→ Activités:
1. Recopiez, dans le texte sur les sources de tensions, le passage qui s'ouvre sur les mots où figure « Pour identifier les » et se clôt sur « chacun des problèmes. ».
2. D'après le texte sur les sources de tensions, entre quels acteurs et les gangs locaux de jeunes passent principalement les divisions intergroupes ? Citez-les tous.

→ Extrait du texte:
------------------------------

Pour identifier les principales sources de tensions plusieurs membres de l’équipe ont utilisé la méthode de la « narration » et toute l’équipe a identifié la source de tensions dans chacun des cas. Lorsque les principaux problèmes étaient déjà identifiés, les participants ont commencé à « découvrir » les sources liées à chacun des problèmes.
Parmi les problèmes divisant les personnes, le groupe a distingué deux principales démarcations : l’une entre les groupes, et l’autre entre les générations.
Ligne 1 : divisions intergroupes.
Principalement entre les gangs locaux de jeunes et les groupes et institutions de la communauté, les « adultes », les commerces locaux et le gouvernement. Ce problème est exacerbé par les tactiques de distribution des drogues ainsi que par un accès facile aux armes légères. Ces deux éléments constituent une importante source de pouvoir et d’argent pour le trafic de drogue et les gangs.

------------------------------

→ Données:
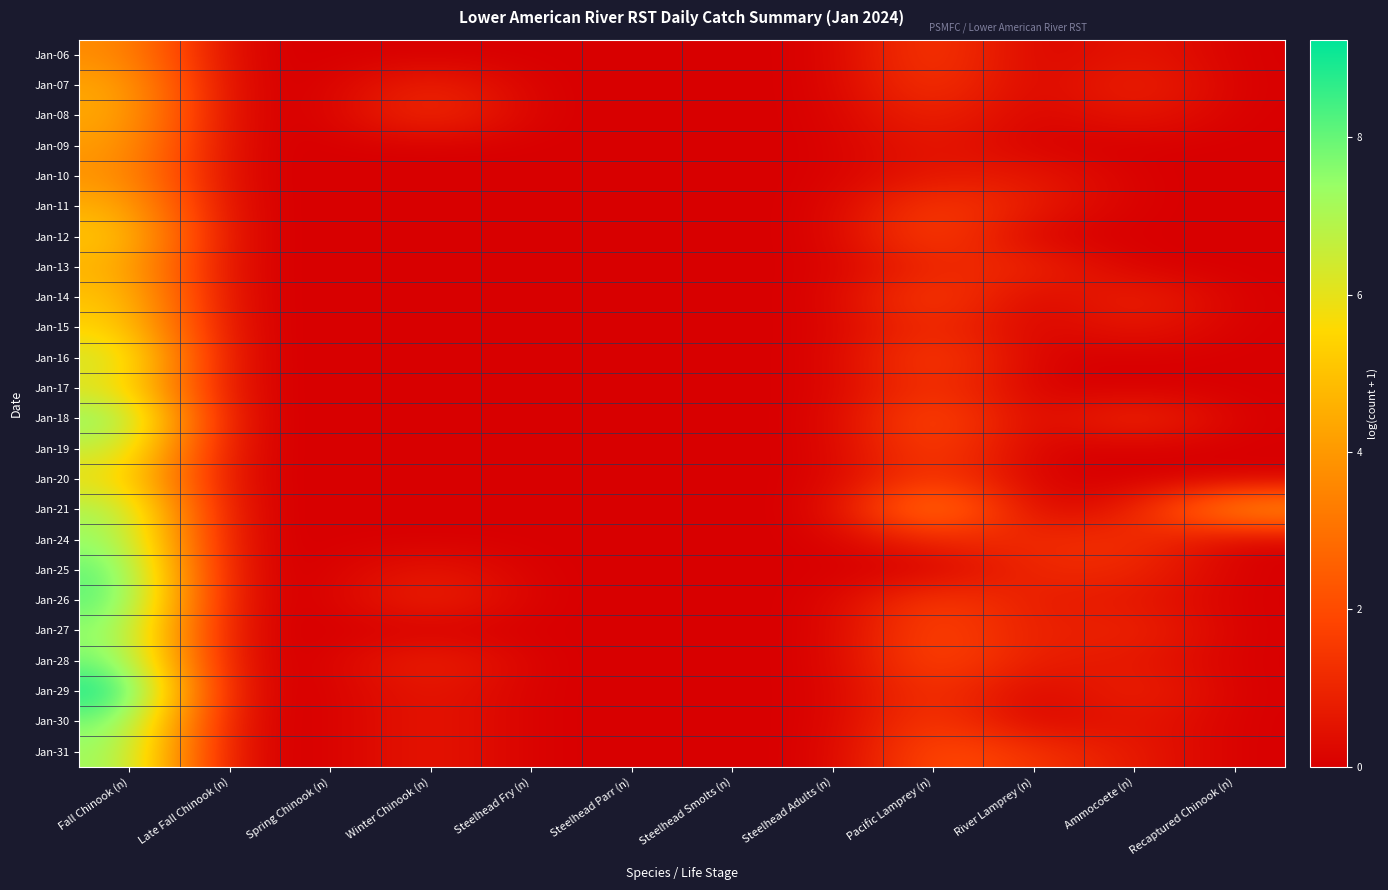

How many data points does each series have?

12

------------------------------

→ Réponses par point:
1.
Pour identifier les principales sources de tensions plusieurs membres de l’équipe ont utilisé la méthode de la « narration » et toute l’équipe a identifié la source de tensions dans chacun des cas. Lorsque les principaux problèmes étaient déjà identifiés, les participants ont commencé à « découvrir » les sources liées à chacun des problèmes.

2. les groupes et institutions de la communauté ; les « adultes » ; les commerces locaux ; le gouvernement